Eu sempre acreditei que esses tipos sobrenaturais
fossem propriedades de cidades pequeninas e povoados, mas desde que apareceu Um
Lobisomem Americano em Londres e outro em Nova York, vi que tudo pode
acontecer.
Como já foi mencionado, o músico Zé Leite retornava
naquela madrugada de um dos seus "ganha pão", cansado, passos lentos,
abstraído em seus pensamentos, quando teve o forte pressentimentos que todos
nós temos, vez por outra, de estar sendo seguido, ou observado. Virou-se e viu
que uma mulher caminhava apressadamente para lhe alcançar. Não era comum que
uma mulher andasse à deriva em tal hora. Resolveu esperá-la, certamente ela
estava com medo e ele lhe seria, de algum modo, refúgio de segurança.
Ela usava um vestido branco de saia rodada, decotes
sensualizados, sendo que a parte de trás ficava encoberto pelos longos cabelos.
Calçava sapatos de saltos que afundaram na areia fofa de uma rua sem
revestimento. Não era bonita nem feia, rosto comum, com um batom encarnado vivo
e com altura de aproximadamente 1,60m para um corpo proporcional ao peso.
Ele estava a um quarteirão de sua casa e a conversa
seria curta. A primeira abordagem dela foi para lhe pedir um cigarro, no que
foi atendida, mas recusou o fósforo. Caminhavam e ela o pediu que parassem no
primeiro poste, foi quando ele resolveu se identificar.

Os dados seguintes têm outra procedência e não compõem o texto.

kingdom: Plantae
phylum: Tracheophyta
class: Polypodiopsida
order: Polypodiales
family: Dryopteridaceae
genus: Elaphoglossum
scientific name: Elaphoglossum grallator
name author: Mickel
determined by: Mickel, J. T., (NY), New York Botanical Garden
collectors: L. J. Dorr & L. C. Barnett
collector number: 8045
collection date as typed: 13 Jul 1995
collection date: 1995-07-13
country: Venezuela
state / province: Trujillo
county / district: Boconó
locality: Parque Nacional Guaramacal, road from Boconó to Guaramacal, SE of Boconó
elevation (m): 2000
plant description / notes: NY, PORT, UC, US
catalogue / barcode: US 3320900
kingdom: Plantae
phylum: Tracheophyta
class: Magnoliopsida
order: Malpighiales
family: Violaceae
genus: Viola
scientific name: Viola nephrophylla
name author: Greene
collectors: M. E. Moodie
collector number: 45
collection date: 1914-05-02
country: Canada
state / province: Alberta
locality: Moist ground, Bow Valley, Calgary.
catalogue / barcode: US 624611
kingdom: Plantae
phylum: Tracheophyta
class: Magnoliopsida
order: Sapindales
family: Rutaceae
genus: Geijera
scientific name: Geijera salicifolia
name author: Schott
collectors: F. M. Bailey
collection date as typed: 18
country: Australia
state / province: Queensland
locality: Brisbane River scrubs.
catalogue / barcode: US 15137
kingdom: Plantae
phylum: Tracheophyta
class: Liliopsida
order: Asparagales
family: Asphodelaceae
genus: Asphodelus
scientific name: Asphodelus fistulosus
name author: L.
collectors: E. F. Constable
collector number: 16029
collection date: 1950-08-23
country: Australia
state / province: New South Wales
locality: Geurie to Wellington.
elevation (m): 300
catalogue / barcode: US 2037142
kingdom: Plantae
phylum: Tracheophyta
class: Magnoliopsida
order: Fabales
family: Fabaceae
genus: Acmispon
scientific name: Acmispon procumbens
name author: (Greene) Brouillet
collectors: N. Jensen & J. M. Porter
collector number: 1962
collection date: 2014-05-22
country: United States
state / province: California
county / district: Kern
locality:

- Eu sou José Leite, tipógrafo e músico nas horas
vagas. Moro aqui perto e você?
Parecia que isso era um obrigatório cabeçalho para
o desfecho da tragédia e ele que tinha alma timorata, começou a gelar diante do
absurdo da visão. Ele era um homem de pele branca pendendo para o fogoió, seu
rosto ficou como lua em quarto minguando: metade branca era cera lívida, metade
preta era pavor.
A mulher com o cigarro na mão, começou a crescer
lentamente e afinar o corpo como se de borracha fosse, até atingir a lâmpada
onde acendera o cigarro e respondeu:
-Meu nome é Num Se Pode, Num Se Pode!
Zé Leite que já conhecia a história da assombração
de "ouvi dizer", agora a via em carne e pele e cuidou em escafeder-se
rápido como um raio para percorrer uma distância de uns trinta metros até sua casa,
mas que lhe pareceram léguas e uma eternidade. Enquanto atabalhoadamente
tentava abrir a porta com o lenço de cambraia, supondo ser as chaves, tal o
grau de nervosismo, olhou de volta ao poste em tempo de ver a marmota
diminuindo de tamanho e dissolver-se no tempo como nuvem. Ele contou essa
história e o que mais desequilibrava qualquer raciocínio era a existência das
marcas dos sapatos dele e dela que se encontravam ao redor do poste.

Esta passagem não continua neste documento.